» Job: Give the lines from the records as a numbered list, running between the line holding "#### 在sh文件里直接打开文件夹" and the line holding "远程仓库本来只有main仓库", inclusive. Leave out any blank lines.

[[ Input records, beginning ]]

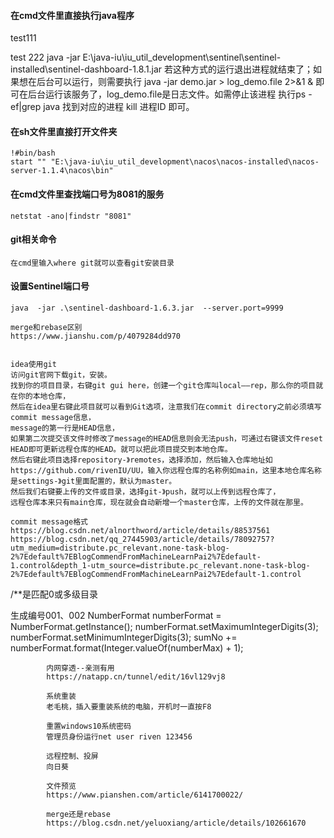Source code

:#### 在cmd文件里直接执行java程序

test111

test 222
    java -jar E:\java-iu\iu_util_development\sentinel\sentinel-installed\sentinel-dashboard-1.8.1.jar
    若这种方式的运行退出进程就结束了；如果想在后台可以运行，则需要执行 java -jar demo.jar > log_demo.file 2>&1 & 即可在后台运行该服务了，log_demo.file是日志文件。如需停止该进程 执行ps -ef|grep java 找到对应的进程 kill 进程ID 即可。

#### 在sh文件里直接打开文件夹
    !#bin/bash   
    start "" "E:\java-iu\iu_util_development\nacos\nacos-installed\nacos-server-1.1.4\nacos\bin"
    
#### 在cmd文件里查找端口号为8081的服务
    netstat -ano|findstr "8081"
    
#### git相关命令
    在cmd里输入where git就可以查看git安装目录
    
#### 设置Sentinel端口号
     
    java  -jar .\sentinel-dashboard-1.6.3.jar  --server.port=9999
    
    merge和rebase区别
    https://www.jianshu.com/p/4079284dd970
    
    
    idea使用git
    访问git官网下载git，安装。
    找到你的项目目录，右键git gui here，创建一个git仓库叫local——rep，那么你的项目就在你的本地仓库，
    然后在idea里右键此项目就可以看到Git选项，注意我们在commit directory之前必须填写commit message信息，
    message的第一行是HEAD信息，
    如果第二次提交该文件时修改了message的HEAD信息则会无法push，可通过右键该文件reset HEAD即可更新远程仓库的HEAD。就可以把此项目提交到本地仓库。
    然后右键此项目选择repository-》remotes，选择添加，然后输入仓库地址如
    https://github.com/rivenIU/UU，输入你远程仓库的名称例如main，这里本地仓库名称是settings-》git里面配置的，默认为master。
    然后我们右键要上传的文件或目录，选择git-》push，就可以上传到远程仓库了，
    远程仓库本来只有main仓库，现在就会自动新增一个master仓库，上传的文件就在那里。
    
    commit message格式
    https://blog.csdn.net/alnorthword/article/details/88537561
    https://blog.csdn.net/qq_27445903/article/details/78092757?utm_medium=distribute.pc_relevant.none-task-blog-2%7Edefault%7EBlogCommendFromMachineLearnPai2%7Edefault-1.control&depth_1-utm_source=distribute.pc_relevant.none-task-blog-2%7Edefault%7EBlogCommendFromMachineLearnPai2%7Edefault-1.control


/**是匹配0或多级目录


生成编号001、002
 NumberFormat numberFormat = NumberFormat.getInstance();
            numberFormat.setMaximumIntegerDigits(3);
            numberFormat.setMinimumIntegerDigits(3);
            sumNo += numberFormat.format(Integer.valueOf(numberMax) + 1);
            
            
            内网穿透--亲测有用
            https://natapp.cn/tunnel/edit/16vl129vj8
            
            系统重装
            老毛桃，插入要重装系统的电脑，开机时一直按F8
            
            重置windows10系统密码
            管理员身份运行net user riven 123456
            
            远程控制、投屏
            向日葵
            
            文件预览
            https://www.pianshen.com/article/6141700022/
            
            merge还是rebase
            https://blog.csdn.net/yeluoxiang/article/details/102661670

[[ Input records, end ]]

» Solution:
1. #### 在sh文件里直接打开文件夹
2.     !#bin/bash   
3.     start "" "E:\java-iu\iu_util_development\nacos\nacos-installed\nacos-server-1.1.4\nacos\bin"
4. #### 在cmd文件里查找端口号为8081的服务
5.     netstat -ano|findstr "8081"
6. #### git相关命令
7.     在cmd里输入where git就可以查看git安装目录
8. #### 设置Sentinel端口号
9.     java  -jar .\sentinel-dashboard-1.6.3.jar  --server.port=9999
10.     merge和rebase区别
11.     https://www.jianshu.com/p/4079284dd970
12.     idea使用git
13.     访问git官网下载git，安装。
14.     找到你的项目目录，右键git gui here，创建一个git仓库叫local——rep，那么你的项目就在你的本地仓库，
15.     然后在idea里右键此项目就可以看到Git选项，注意我们在commit directory之前必须填写commit message信息，
16.     message的第一行是HEAD信息，
17.     如果第二次提交该文件时修改了message的HEAD信息则会无法push，可通过右键该文件reset HEAD即可更新远程仓库的HEAD。就可以把此项目提交到本地仓库。
18.     然后右键此项目选择repository-》remotes，选择添加，然后输入仓库地址如
19.     https://github.com/rivenIU/UU，输入你远程仓库的名称例如main，这里本地仓库名称是settings-》git里面配置的，默认为master。
20.     然后我们右键要上传的文件或目录，选择git-》push，就可以上传到远程仓库了，
21.     远程仓库本来只有main仓库，现在就会自动新增一个master仓库，上传的文件就在那里。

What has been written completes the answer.